## Extrait du document
● ● ● ●
De-même sommes-nous nombreux à faire nôtre le projet de Podemos de revivifier la démocratie. Nos prenons acte du fait que votre démarche populiste de contestation, authentiquement de gauche, se double de la volonté d’assumer les responsabilités de l’État – quand bien même ce souverainisme sans drapeau vous amène aussi à explorer les voie d’autres types de médiations selon un « processus constituant » dont il vous appartiendra, à terme, d’expliciter davantage.

De la dynamique européenne et des mouvements de contestation

La confiance dont vous témoignent aujourd’hui vos électeurs vient du fait que vous avez été, avec vos compagnons, les premiers à porter au Parlement une expression politique du mouvement des Indignés de 2011. La révolte des classes moyennes inexorablement entraînées dans un processus de paupérisation qui menace aujourd’hui de nombreuses régions du continent européen intéresse de très nombreux citoyens, bien au-delà des cercles des militants de la gauche de toujours. Un sursaut incroyable a eut lieu, il y a un an, en Grèce. Hélas, ce « Vaisseau venu de Grèce » que chantait en 1974 Lluís Llach s’est brisé sur les récifs des politiques d’austérité dressés par les institutions européennes. L’alliance de la social-démocratie avec celles du Parti Populaire européen (PPE), pour que rien ne change, peut être vue comme une réminiscence de « la Sainte Alliance des possédants » de 1848. Pour nos maîtres, le nouveau printemps de peuples n’aura pas lieu !

Dans un très long article publié – déjà presque en forme de bilan –, l’été dernier, dans la New Left Review, vous sembliez pourtant toujours considérer comme possible « un processus de recouvrement de la souveraineté » des peuples. En dépit de ce que nous appelons le processus de compradorisation des élites, il vous semble encore possible d’impulser des transformations du système productif et d’envisager une « reconfiguration  des institutions européennes en un sens plus démocratique », notamment avec l’établissement d’un Parlement de la zone euro[1]. Ce faisant, vous cherchez à créer un rapport de force au sein du conseil européen. C’est une stratégie courageuse, mais c’est aussi une stratégie discutable, qui peut avoir des implications graves non seulement sur PODEMOS mais de manière plus générale sur les autres mouvements de contestation européen. Chercher à créer un rapport de force dans le conseil européen implique de considérer que ce dernier aurait une quelconque légitimité. Or, le conseil n’a pas d’autre légitimité que celle de chaque pays. C’est un organisme de coordination et non de subordination. Il est vrai qu’il tend à se comporter comme un organisme de subordination ; mais faut-il l’accepter ? Faut-il se plier à la vision anti-démocratique des institutions européennes ? En faisant cela, on perd une bataille avant même de l’avoir menée.
● ● ● ●
## Données fournies
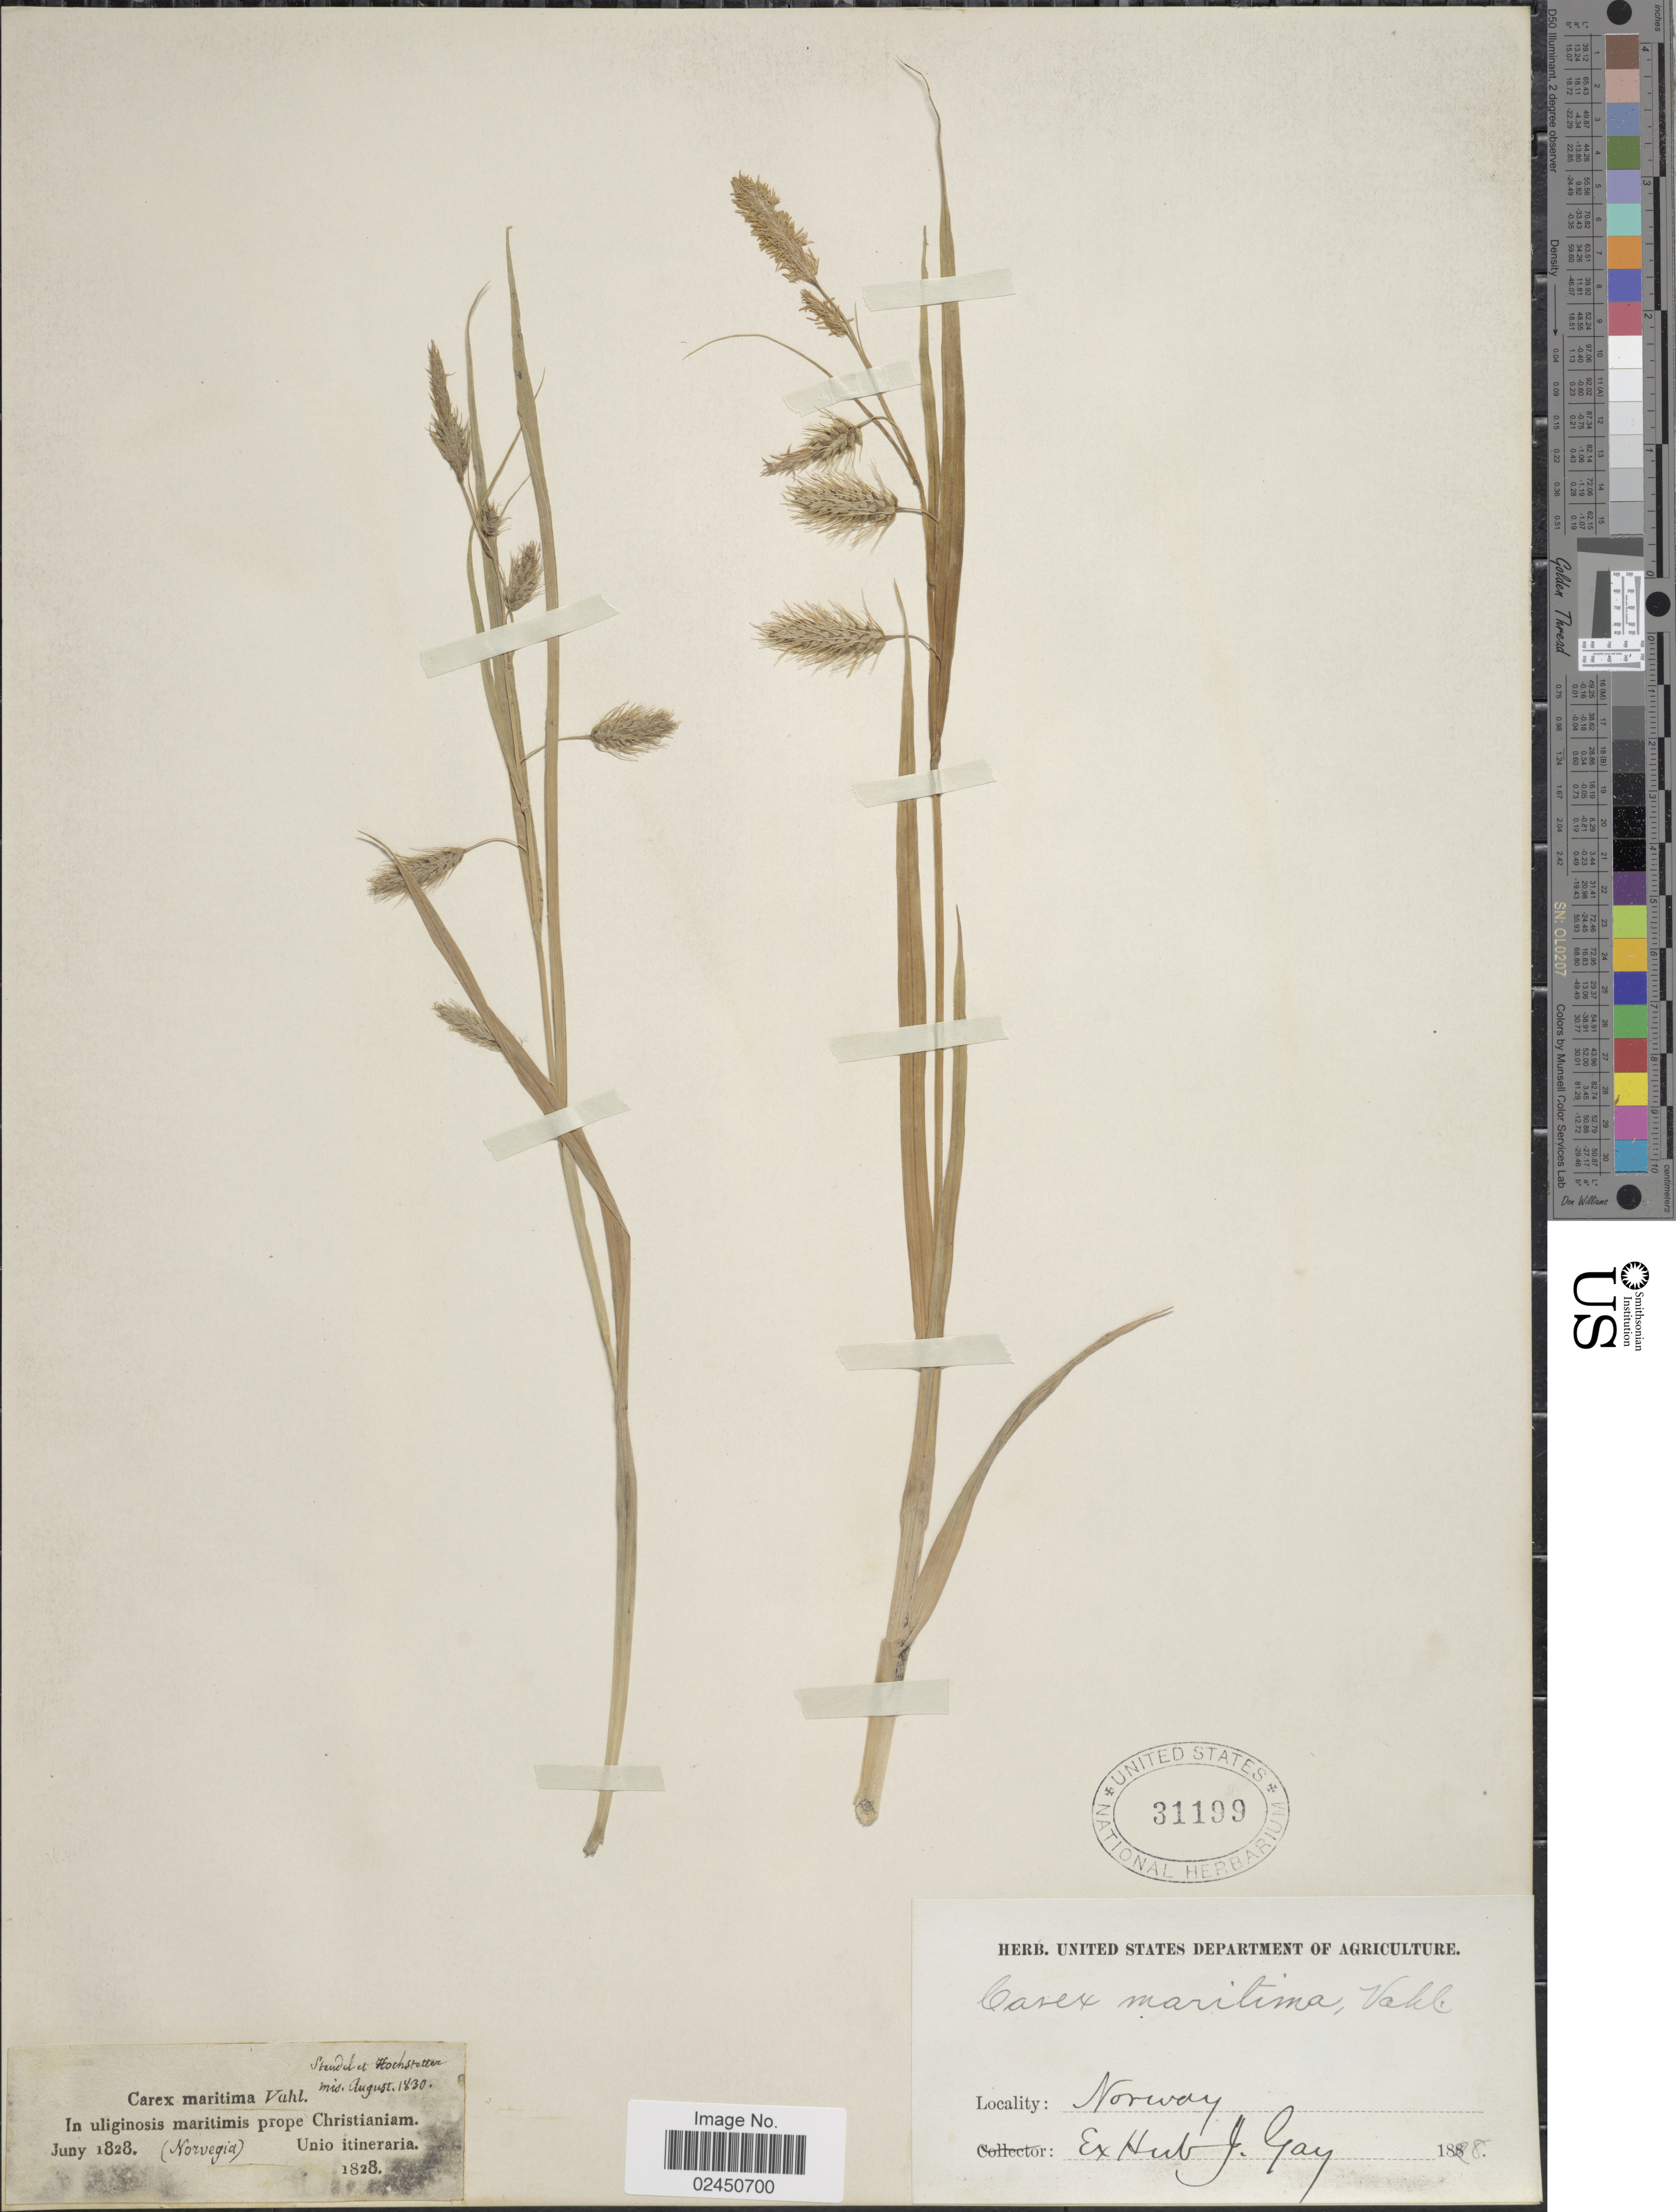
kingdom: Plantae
● ● ● ●
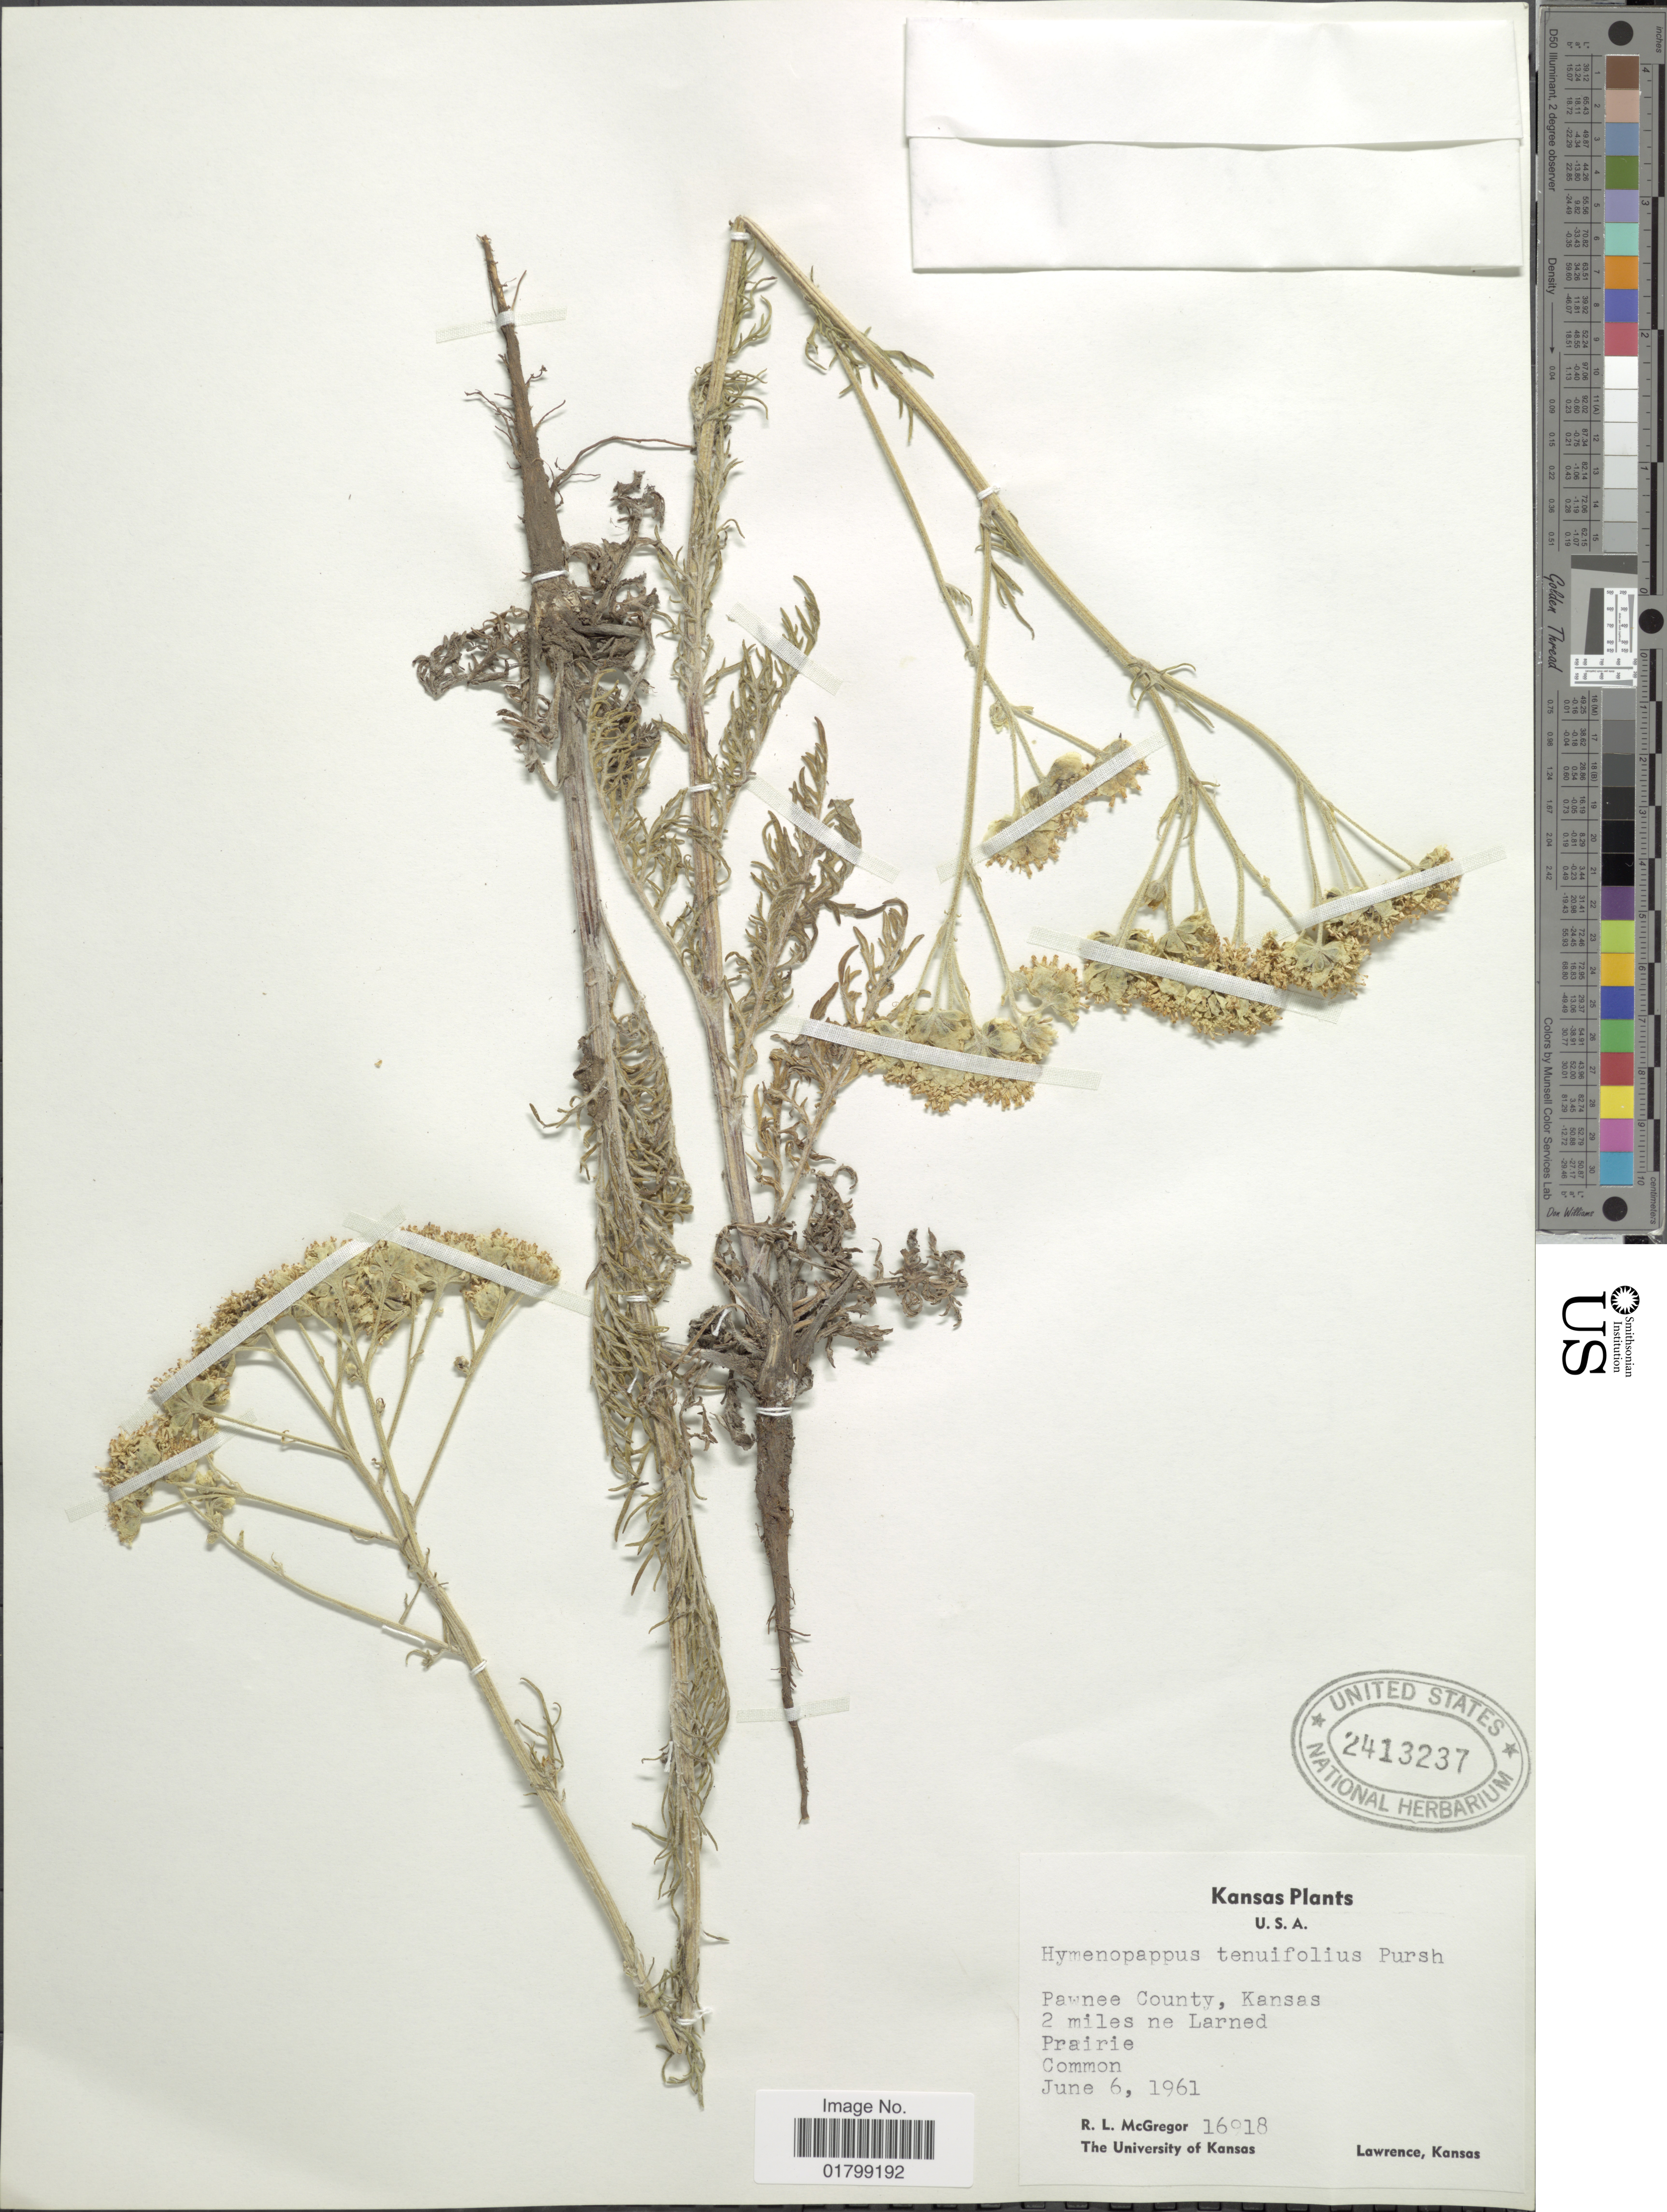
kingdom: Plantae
● ● ● ●
## Objectif indiqué A
Répondez à ces questions d'après l'extrait du document :
(i) De quel mouvement de 2011 les destinataires ont-ils été les premiers à porter une expression politique au Parlement ?
(ii) Dans quelle revue le très long article mentionné a-t-il été publié, et à quel moment ?
(iii) Selon l'extrait du document, le conseil européen est-il un organisme de coordination ou de subordination ?
## Objectif indiqué B
Reproduisez tout le passage de l'extrait du document, depuis « De-même sommes-nous nombreux » jusqu'à « terme, d’expliciter davantage. », sans rien y changer.

## Réponse complète A
(i) Le mouvement des Indignés de 2011.
(ii) Dans la New Left Review, l'été dernier.
(iii) C'est un organisme de coordination et non de subordination.

## Réponse complète B
De-même sommes-nous nombreux à faire nôtre le projet de Podemos de revivifier la démocratie. Nos prenons acte du fait que votre démarche populiste de contestation, authentiquement de gauche, se double de la volonté d’assumer les responsabilités de l’État – quand bien même ce souverainisme sans drapeau vous amène aussi à explorer les voie d’autres types de médiations selon un « processus constituant » dont il vous appartiendra, à terme, d’expliciter davantage.